The following features are unavailable at this moment, but will be implemented at some point in time
([and even sooner if you can help!](./CONTRIBUTING.md)):
- Some DateTime related functions
- Collation related functions (`fn:compare#3`)
- Some other miscellaneous functions
- XML parsing
- The `treat as` operator
- Some parts of FLWOR expressions
For all available features, see the unit tests, or just try it out on the [Demo
page](https://xpath.playground.fontoxml.com).
## Extensions to the spec
FontoXPath implements a single function that is public API: `fontoxpath:version() as xs:string`. It
resides in the 'http://fontoxml.com/fontoxpath' namespace. Call it to check what version of
FontoXPath you are running.
## Compatibility
This engine is pretty DOM-agnostic, it has a good track record with the browser DOM implementations
and [slimdom.js](https://github.com/bwrrp/slimdom.js). There are a number of known issues with other
DOM implementations such as [xmldom](https://github.com/jindw/xmldom) because it does not follow the
DOM spec on some features including namespaces.
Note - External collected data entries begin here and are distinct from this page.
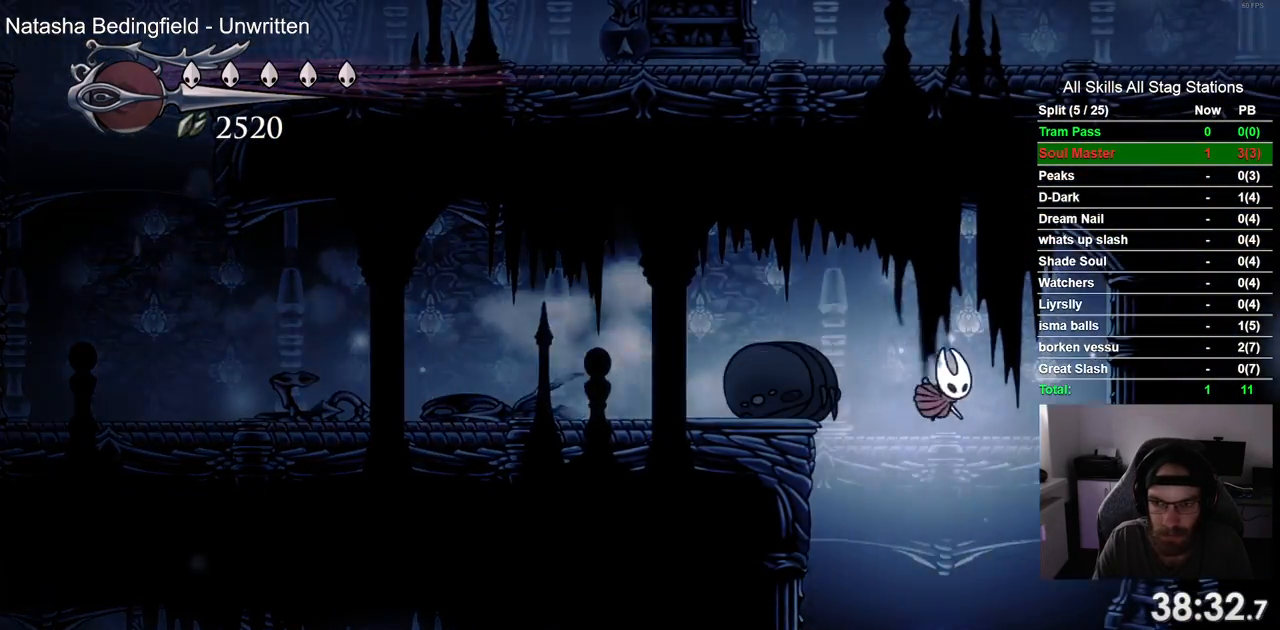
{"buttons": [], "left_stick": "center", "right_stick": "center", "events": []}
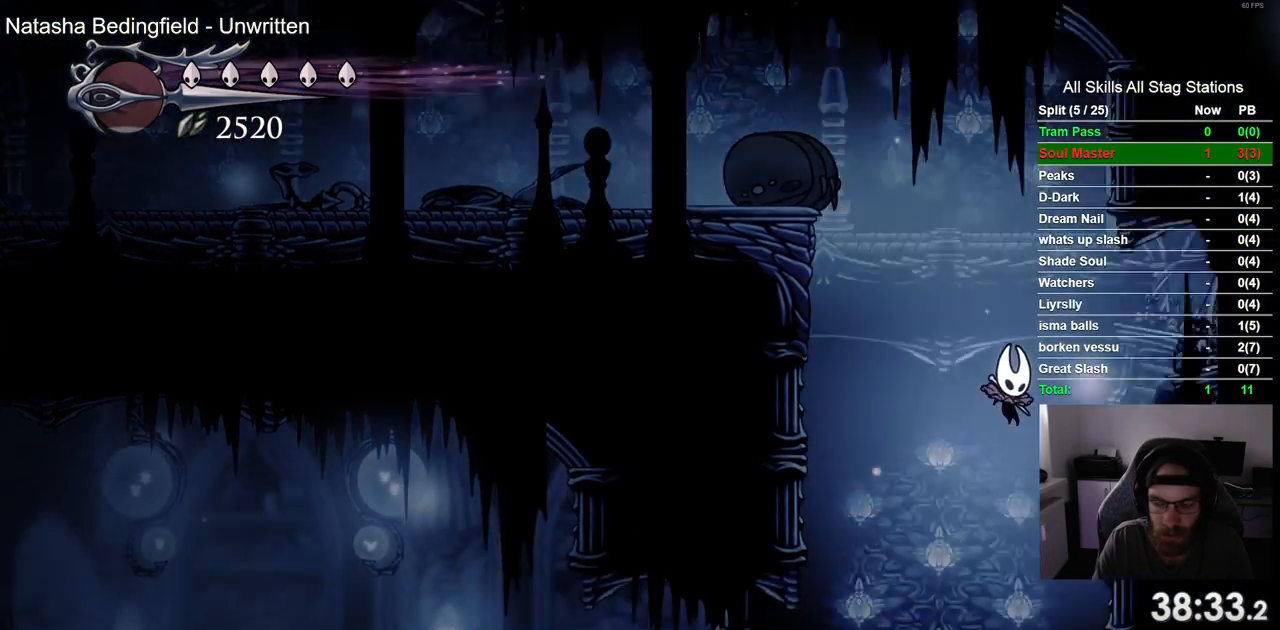
{"buttons": [], "left_stick": "center", "right_stick": "center", "events": []}
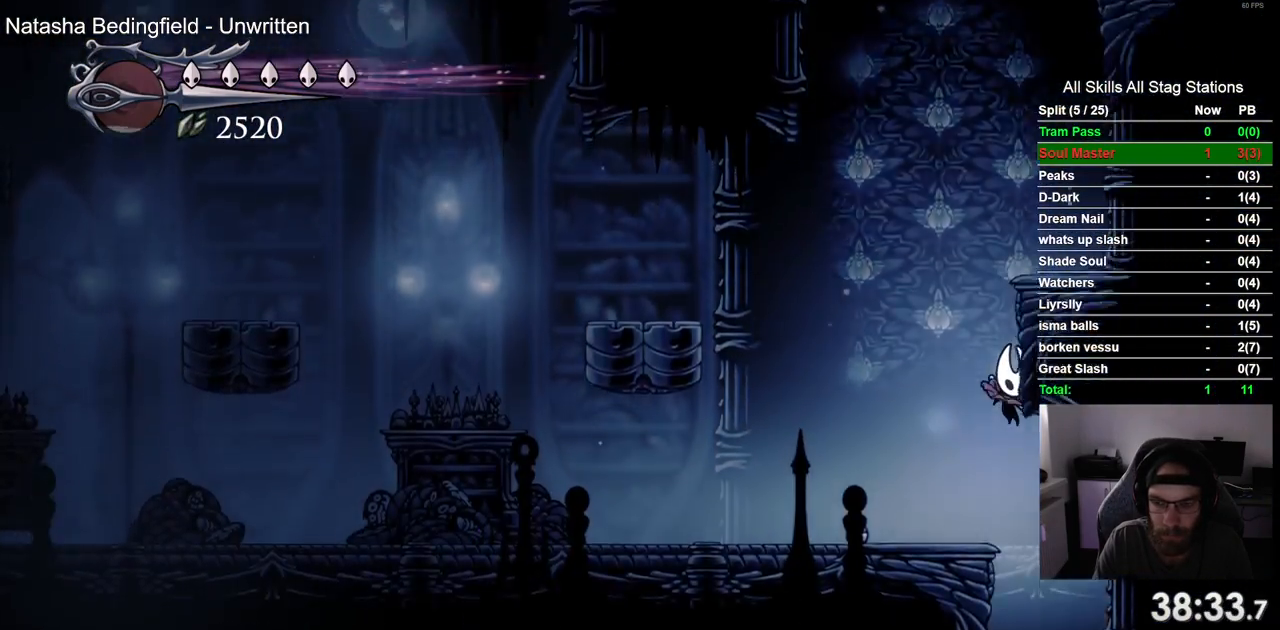
{"buttons": [], "left_stick": "center", "right_stick": "center", "events": []}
When using namespaces in general, be sure to not use the HTML DOM since it does not always implement
namespaces how you'd expect!
## Contribution
If you have any questions on how to use FontoXPath, or if you are running into problems, just file a
github issue! If you are looking to contribute, we have a [Contribution Guide](./CONTRIBUTING.md)
that should help you in getting your development environment set up.